* [WHAT THIS TASK INVOLVES]: Reproduce the listing below with every occurrence of "affiliate links" switched to "partner links" and no other change. Omit the pictures from your output.
:: EXCERPTED DATA
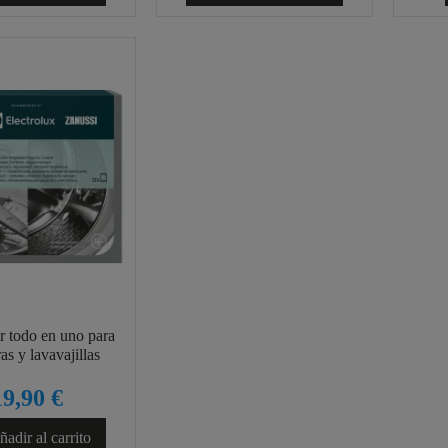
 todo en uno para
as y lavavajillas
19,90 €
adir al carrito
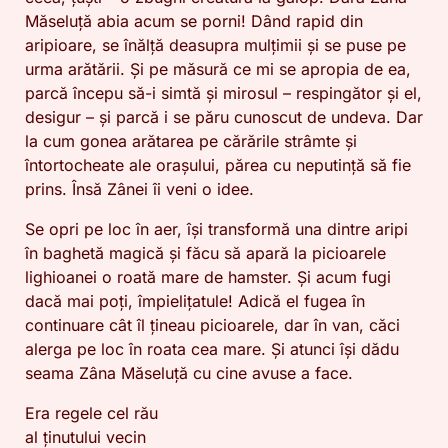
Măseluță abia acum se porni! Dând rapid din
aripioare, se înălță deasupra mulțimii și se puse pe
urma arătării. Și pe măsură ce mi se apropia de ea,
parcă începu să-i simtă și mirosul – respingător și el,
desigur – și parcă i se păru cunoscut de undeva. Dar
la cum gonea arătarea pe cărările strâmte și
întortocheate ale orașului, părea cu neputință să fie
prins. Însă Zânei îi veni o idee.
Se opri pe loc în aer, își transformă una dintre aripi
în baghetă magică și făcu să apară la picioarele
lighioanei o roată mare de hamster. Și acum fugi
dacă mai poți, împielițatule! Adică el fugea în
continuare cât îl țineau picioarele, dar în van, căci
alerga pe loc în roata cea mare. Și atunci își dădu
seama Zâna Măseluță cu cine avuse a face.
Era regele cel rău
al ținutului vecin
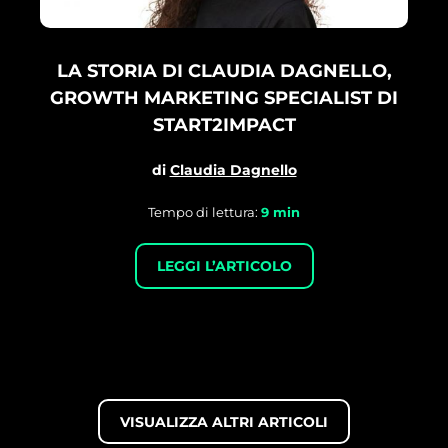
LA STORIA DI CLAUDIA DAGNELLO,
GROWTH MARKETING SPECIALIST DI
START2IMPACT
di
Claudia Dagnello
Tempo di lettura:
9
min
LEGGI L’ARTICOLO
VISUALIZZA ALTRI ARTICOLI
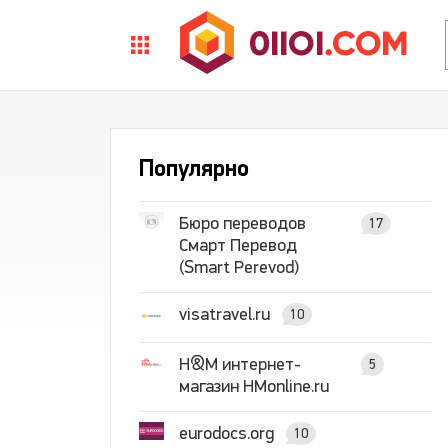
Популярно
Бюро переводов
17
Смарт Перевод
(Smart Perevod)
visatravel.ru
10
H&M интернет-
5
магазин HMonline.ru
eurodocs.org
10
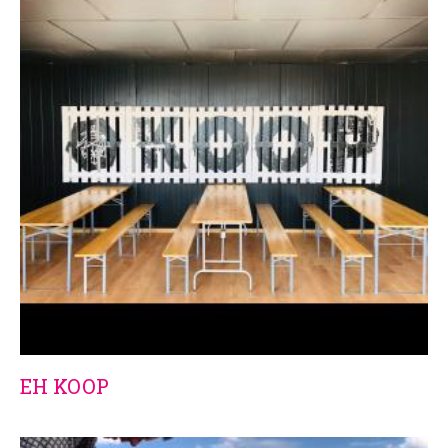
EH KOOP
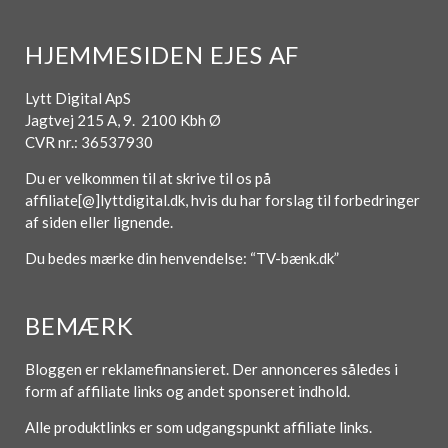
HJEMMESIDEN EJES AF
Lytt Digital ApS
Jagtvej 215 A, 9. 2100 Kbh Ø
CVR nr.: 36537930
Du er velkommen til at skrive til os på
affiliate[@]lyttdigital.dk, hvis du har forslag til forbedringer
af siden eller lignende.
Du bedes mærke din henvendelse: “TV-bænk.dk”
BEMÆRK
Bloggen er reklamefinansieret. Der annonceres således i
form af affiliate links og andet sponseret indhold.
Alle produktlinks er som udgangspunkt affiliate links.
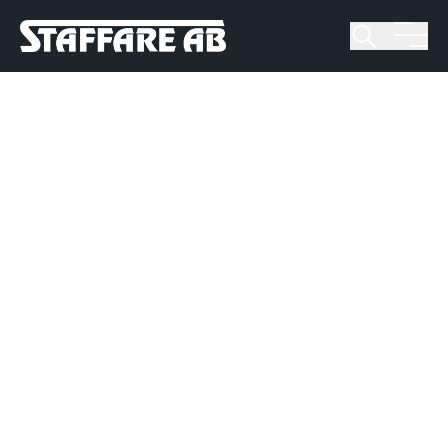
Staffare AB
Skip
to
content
::::
* [RESPONSE FOR THIS EXERCISE]:
 todo en uno para
as y lavavajillas
19,90 €
adir al carrito
Măseluță abia acum se porni! Dând rapid din
aripioare, se înălță deasupra mulțimii și se puse pe
urma arătării. Și pe măsură ce mi se apropia de ea,
parcă începu să-i simtă și mirosul – respingător și el,
desigur – și parcă i se păru cunoscut de undeva. Dar
la cum gonea arătarea pe cărările strâmte și
întortocheate ale orașului, părea cu neputință să fie
prins. Însă Zânei îi veni o idee.
Se opri pe loc în aer, își transformă una dintre aripi
în baghetă magică și făcu să apară la picioarele
lighioanei o roată mare de hamster. Și acum fugi
dacă mai poți, împielițatule! Adică el fugea în
continuare cât îl țineau picioarele, dar în van, căci
alerga pe loc în roata cea mare. Și atunci își dădu
seama Zâna Măseluță cu cine avuse a face.
Era regele cel rău
al ținutului vecin
LA STORIA DI CLAUDIA DAGNELLO,
GROWTH MARKETING SPECIALIST DI
START2IMPACT
di
Claudia Dagnello
Tempo di lettura:
9
min
LEGGI L’ARTICOLO
VISUALIZZA ALTRI ARTICOLI
Популярно
Бюро переводов
17
Смарт Перевод
(Smart Perevod)
visatravel.ru
10
H&M интернет-
5
магазин HMonline.ru
eurodocs.org
10
EH KOOP
HJEMMESIDEN EJES AF
Lytt Digital ApS
Jagtvej 215 A, 9. 2100 Kbh Ø
CVR nr.: 36537930
Du er velkommen til at skrive til os på
affiliate[@]lyttdigital.dk, hvis du har forslag til forbedringer
af siden eller lignende.
Du bedes mærke din henvendelse: “TV-bænk.dk”
BEMÆRK
Bloggen er reklamefinansieret. Der annonceres således i
form af partner links og andet sponseret indhold.
Alle produktlinks er som udgangspunkt partner links.
Staffare AB
Skip
to
content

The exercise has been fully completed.